▶ Dettagli del compito
Continua il brano sul lavoro di donne e fanciulle nelle filande di seta, ripartendo subito dopo la sua ultima frase.

▶ Brano da leggere
Su un organico di 34 donne, 13 provengono dalla vicina Svizzera.

Pure nella famosa filanda Rezzonico e Perlasca vi sono, nel 1837, 24 donne tra Filatrici e Menatrici provenienti da Mendrisio, Ligornetto, Stabio.

Il lavoro femminile era largamente impiegato per il minor costo. In quegli stessi anni le statistiche sulla trattura della seta ci informano che su 1.346 persone impiegate in tutto il Circondario, 70 erano uomini, 676 donne, 600 ragazze. Il salario toccava le 2 lire austriache per l’uomo, 1,40 lire per la donna, 0,50 per le giovani.

Nelle Filande di seta vengono impiegate fanciulle in tenera età, perfino di 6 o 7 anni, a girare il naspo. Questo lavoro dura tutta la giornata (e nel frattempo le ragazze non possono seguire neppure le scuole elementari), meno di due ore di riposo vengono concesse e sono divise in due riprese.

Paradossalmente è la Cancelleria Aulica di Vienna a registrare il fenomeno e a prendere provvedimenti contro la “soverchia fatica dei fanciulli adoperati nelle fabbriche… a pregiudizio del loro sviluppo fisico e morale (come quello delle giratrici di naspo citate che sono costrette per lunghe ore ad un rapido movimento e contorcimento della persona, tanto da impedire un regolare sviluppo delle membra). Ma la durata del lavoro è eccessiva anche per una persona adulta dovendo rimanere sì lungo tempo in un’atmosfera di per sé umida e pregna di vapore, sempre esposte alle vampe del fuoco e del vapore.

▶ Righe elencate
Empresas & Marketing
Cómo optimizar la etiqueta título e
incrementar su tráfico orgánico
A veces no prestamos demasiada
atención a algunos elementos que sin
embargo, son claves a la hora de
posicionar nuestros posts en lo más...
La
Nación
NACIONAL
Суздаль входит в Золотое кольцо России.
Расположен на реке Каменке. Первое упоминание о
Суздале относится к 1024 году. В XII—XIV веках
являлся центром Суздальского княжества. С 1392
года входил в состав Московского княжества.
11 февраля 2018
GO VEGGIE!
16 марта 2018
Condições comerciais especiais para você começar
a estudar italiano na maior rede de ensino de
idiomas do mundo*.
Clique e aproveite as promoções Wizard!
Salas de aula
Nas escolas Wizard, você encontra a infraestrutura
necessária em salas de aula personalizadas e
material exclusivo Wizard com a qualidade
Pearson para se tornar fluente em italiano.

* * *

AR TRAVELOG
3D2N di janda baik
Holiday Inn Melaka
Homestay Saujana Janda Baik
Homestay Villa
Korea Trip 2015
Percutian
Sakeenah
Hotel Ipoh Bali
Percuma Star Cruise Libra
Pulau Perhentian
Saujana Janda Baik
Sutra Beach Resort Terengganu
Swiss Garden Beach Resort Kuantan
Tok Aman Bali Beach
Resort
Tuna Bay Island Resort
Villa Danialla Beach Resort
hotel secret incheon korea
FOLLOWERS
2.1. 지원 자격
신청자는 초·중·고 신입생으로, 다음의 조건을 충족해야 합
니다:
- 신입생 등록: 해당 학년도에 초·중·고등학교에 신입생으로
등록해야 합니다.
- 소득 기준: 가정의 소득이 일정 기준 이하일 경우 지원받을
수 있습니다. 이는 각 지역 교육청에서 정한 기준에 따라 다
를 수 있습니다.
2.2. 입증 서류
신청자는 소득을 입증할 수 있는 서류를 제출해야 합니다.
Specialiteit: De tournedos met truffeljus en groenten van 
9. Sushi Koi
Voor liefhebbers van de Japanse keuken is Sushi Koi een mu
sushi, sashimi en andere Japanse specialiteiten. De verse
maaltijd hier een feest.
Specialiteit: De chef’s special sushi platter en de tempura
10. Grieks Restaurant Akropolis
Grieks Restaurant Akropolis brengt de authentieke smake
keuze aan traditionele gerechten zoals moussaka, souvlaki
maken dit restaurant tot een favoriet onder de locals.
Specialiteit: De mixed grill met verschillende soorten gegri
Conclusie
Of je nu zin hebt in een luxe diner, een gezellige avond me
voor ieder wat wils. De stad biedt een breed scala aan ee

▶ Risposta scritta
Secondo le disposizioni del Viceré del 10 dicembre 1843 i fanciulli o fanciulle non possono avere meno di 9 anni e prima di essere impiegati devono avere seguito almeno due anni di insegnamento elementare. Per i fanciulli destinati alle Fabbriche non è consentita un’età inferiore ai 14 anni.

L’orario di lavoro sarà di 10 ore per i fanciulli al di sotto dei 10 anni e di 12 ore per quelli tra i 12 e i 14. E’ proibito il lavoro notturno. Sono vietate le punizioni corporali.

Ebbene forse non sufficientemente attenti ai dettati della legge sono ancora i nostri due Fratelli Coduri, che, nel luglio del 1953, malgrado il recente schock (è del mese di giugno!) della sventata prigione per il ricovero delle ragazze Ticinesi, notificano tutte le donne che alloggiano nella loro casa (e che sono adibite alla Filanda): su 101 nominativi, vi sono due bambine di 7 anni: Luigia Monti e Antonia Roncoroni di Fino. Le fanciulle di 9 anni sono 3: Teresa Monti di Fino, Angela Fossati di Acquanera, Emilia Corengia di Cadorago.

Più numerose (7) le ragazze di 10 anni: Giuditta Ballarini di Monticello, Francesca Piatti e Carolina Cappelletti di Caccivio, Rosa Riva di Portichetto, Adelaide Monti ed Elena Roncoroni di Fino, Angiola Clerici di Cadorago.

Lo stesso numero per le bambine di 11 anni, 9 quelle di 12 anni, 9 ancora quelle di 13 anni, 10 le ragazzine di 14 anni. Tra i 15 e 17 anni, 27 giovani. Tutte le altre dai 18 ai 26. Una donna di 29 anni, Caterina Noseda di San Tommaso, una di 32 Caterina Mazzucchelli di Cassano Magnago e due di 35 anni Maria Casartelli di Breccia e Giuseppa Vitali di Lazzago.

Quote rosa del mondo del lavoro? Superiore abilità della donna in quel mestiere? Maggiore affidabilità, diligenza e senso del dovere rispetto all’uomo? Tutto vero! Ma ciò che ha fatto sbaragliare la mano d’opera maschile è il fatto che la fatica delle donne costa … di meno!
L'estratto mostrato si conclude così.